Rabbin Jérémie Asseraf : rencontre avec un jeune Rabbin dynamique
Comme nous l’avions déjà annoncé dans notre numéro de Hanoukka, la Communauté Sépharade de Ville-Saint-Laurent Hékhal Shalom a engagé un nouveau Rabbin en la personne de Jérémie Asseraf qui succède ainsi au Rabbin Ronen Abitbol appelé à exercer ses fonctions en Floride.

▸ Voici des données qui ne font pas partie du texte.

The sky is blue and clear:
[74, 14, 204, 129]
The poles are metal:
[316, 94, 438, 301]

À titre de journalistes pour LVS, nous sommes allés rencontrer Rabbi Jérémie dans son nouveau fief d’Hékhal Shalom. C’est un homme avenant et d’allure dynamique qui s’est prêté de manière spontanée à répondre à nos questions.
Pouvez-vous nous parler de votre parcours rabbinique?
Je dois vous préciser que ce parcours est si j’ose dire atypique. J’ai quitté mes études secondaires en France alors que j’avais 13 ans c’est-à-dire alors que j’étais en secondaire 2 pour me consacrer à un cursus centré sur la Torah. Je tiens à mettre cette décision dans mon contexte familial, c’est-à-dire auprès de parents pour qui il était hors de question de faire pression sur leurs enfants pour qu’ils fassent carrière. Ma mère, de mémoire bénie, souhaitait avant tout que ses enfants soient heureux dans la vie à partir des choix qu’ils voulaient faire. Notre père nous disait toujours : « Faites ce que vous souhaitez faire, mais faites-le bien. » En ce qui me concerne, le choix était simple, mais clair : je voulais, plus que toute autre chose, consacrer ma vie à l’étude de la Torah. J’ai donc, dès mon jeune âge, commencé à fréquenter la yeshiva, l’école talmudique du Rabbin Yaacov Toledano à Rancy, et ce, pendant 3 ans. À la suite de cette période fort enrichissante, je suis parti dans une yéshiva à Manchester, suivi d’un séjour à Hevron à la yeshiva dite « des Français » dirigée par le Rav Grossman. De retour en France, j’ai réquenté la yeshiva du Rabbin Daniel Heyman à Épinay-sur-Seine et donné plus tard des cours à la yeshiva du Rav David Pinto tout en étant étudiant à son Kolel, lieu d’études talmudiques pour hommes mariés. Plus tard à Marseille, j’ai fait partie de l’équipe de rabbins dirigée par le Rav Ohana, grand Rabbin de Marseille. Une période faste dans ma vie, car cette équipe a accompli un tour de force, le renforcement de notre communauté à Marseille. Je me suis surtout investi auprès des jeunes du 9e arrondissement de cette ville afin de les ramener dans le giron de la Torah et de transformer cette communauté de Tifereth Israel en une communauté consistoriale. J’ai choisi plus tard pour des raisons familiales de m’installer à Montréal et de fréquenter, à mes débuts dans cette ville, la synagogue Petah Tikva de Ville-Saint-Laurent où j’ai été accueilli très chaleureusement par son Rabbin Haïm Nataf.
Racontez-nous votre embauche comme Rabbin à Hékhal Shalom.
Le départ du Rabbin Ronen Abitbol après de nombreuses années au service de son kahal (communauté), laissait un vide, je l’admets, fort difficile à combler et des amis m’ont conseillé de tenter ma chance parmi d’autres postulants. J’ai eu le bonheur d’avoir été choisi par le comité de sélection pour remplacer mon illustre prédécesseur, et en même temps, relever les nombreux défis qu’il faut affronter en tant que guide spirituel d’une communauté aussi vibrante que Hékhal Shalom. Je tiens à préciser que chaque nouveau rabbin qui prend la tête d’une congrégation a sa personnalité propre et sa vision concernant les problématiques auxquelles il devra apporter des réponses adéquates.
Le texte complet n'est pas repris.